The speed of the FastPartition function is mainly due to the greedy search. To clearly explain how it finds a simple partition, I gave it the form of a train loading scenario.

Problem

A railway engine is going to pull a train of wagons.

• The power of the railway engine is enginePower.
• The number of wagons is wagonsCount.
• Each wagon carries one of the loadsWeights.

The train has to be loaded as much as possible.

FastLoading[ enginePower, wagonsCount, loadsWeights ]

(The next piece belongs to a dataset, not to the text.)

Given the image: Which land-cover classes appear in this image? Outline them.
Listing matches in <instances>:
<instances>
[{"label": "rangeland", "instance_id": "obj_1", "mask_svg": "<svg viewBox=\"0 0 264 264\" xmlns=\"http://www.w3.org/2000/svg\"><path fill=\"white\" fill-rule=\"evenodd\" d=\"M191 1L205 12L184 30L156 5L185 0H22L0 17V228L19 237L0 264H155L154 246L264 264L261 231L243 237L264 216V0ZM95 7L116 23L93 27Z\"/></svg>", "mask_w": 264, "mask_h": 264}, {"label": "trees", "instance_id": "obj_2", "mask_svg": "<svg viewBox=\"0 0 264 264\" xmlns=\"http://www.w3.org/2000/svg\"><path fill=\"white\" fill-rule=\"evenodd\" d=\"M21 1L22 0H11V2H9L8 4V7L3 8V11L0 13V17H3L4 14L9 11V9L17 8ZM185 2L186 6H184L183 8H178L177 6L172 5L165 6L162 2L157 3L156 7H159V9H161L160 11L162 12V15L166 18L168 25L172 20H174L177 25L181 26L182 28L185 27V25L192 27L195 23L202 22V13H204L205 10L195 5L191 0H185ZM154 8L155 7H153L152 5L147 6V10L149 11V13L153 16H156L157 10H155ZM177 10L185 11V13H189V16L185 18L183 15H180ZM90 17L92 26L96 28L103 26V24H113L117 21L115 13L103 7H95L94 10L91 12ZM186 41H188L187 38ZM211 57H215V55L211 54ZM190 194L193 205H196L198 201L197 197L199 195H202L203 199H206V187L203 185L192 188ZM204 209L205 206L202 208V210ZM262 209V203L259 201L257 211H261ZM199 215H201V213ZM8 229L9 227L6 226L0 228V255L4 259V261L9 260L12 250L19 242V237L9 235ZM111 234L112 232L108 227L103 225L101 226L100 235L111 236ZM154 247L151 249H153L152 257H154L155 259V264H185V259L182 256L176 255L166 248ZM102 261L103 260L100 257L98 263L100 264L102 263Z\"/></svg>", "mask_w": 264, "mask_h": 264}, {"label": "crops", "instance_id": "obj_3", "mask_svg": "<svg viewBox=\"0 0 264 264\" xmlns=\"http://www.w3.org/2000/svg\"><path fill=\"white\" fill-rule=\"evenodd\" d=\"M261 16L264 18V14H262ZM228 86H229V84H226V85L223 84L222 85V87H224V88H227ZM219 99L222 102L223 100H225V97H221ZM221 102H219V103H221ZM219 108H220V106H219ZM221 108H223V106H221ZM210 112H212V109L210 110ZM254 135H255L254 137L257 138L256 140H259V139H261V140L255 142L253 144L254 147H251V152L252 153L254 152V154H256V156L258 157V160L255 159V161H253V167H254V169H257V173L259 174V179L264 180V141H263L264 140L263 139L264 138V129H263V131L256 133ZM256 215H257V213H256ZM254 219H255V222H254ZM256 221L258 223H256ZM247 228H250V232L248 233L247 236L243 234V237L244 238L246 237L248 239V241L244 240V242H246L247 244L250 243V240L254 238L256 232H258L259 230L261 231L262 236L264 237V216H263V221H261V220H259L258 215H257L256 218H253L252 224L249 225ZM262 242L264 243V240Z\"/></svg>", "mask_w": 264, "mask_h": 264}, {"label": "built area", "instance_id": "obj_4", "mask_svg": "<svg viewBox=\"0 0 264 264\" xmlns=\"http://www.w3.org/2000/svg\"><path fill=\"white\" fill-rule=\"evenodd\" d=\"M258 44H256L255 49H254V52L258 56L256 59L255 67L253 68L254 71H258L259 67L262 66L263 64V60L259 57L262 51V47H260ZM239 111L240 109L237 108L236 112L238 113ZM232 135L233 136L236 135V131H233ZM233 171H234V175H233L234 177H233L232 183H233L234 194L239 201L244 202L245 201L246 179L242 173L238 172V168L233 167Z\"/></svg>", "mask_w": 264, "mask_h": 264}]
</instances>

FastLoading[ enginePower_Integer, wagonsCount_Integer, loadsWeights_List ] :=
  Module[ {heaviestIndex, leftWagons, maxLoad,
      lightest = First[ loadsWeights ], 
      leftPower = enginePower, 
      loading = Table[ 0, {wagonsCount} ]},
    If[ enginePower < wagonsCount lightest,
      Return[ {} ]
    ];
    For[ leftWagons = wagonsCount, leftWagons > 1, leftWagons--,
      maxLoad = leftPower - (leftWagons - 1) lightest;
      heaviestIndex = pBinSearchLE[ maxLoad, loadsWeights ];
      loading[[ leftWagons ]] = heaviestIndex;
      leftPower -= loadsWeights[[ heaviestIndex ]]
    ];
    loading[[ 1 ]] = pBinSearchLE[ leftPower, loadsWeights ];
    Return[ loading ]
  ]  /; IsNatural[ {enginePower, wagonsCount, loadsWeights} ] && loadsWeights != {} && loadsWeights == Union[ loadsWeights ]

It gives a (greedy) wagonsCount-combination of the loadsWeights such that the railway engine will waste minimal enginePower.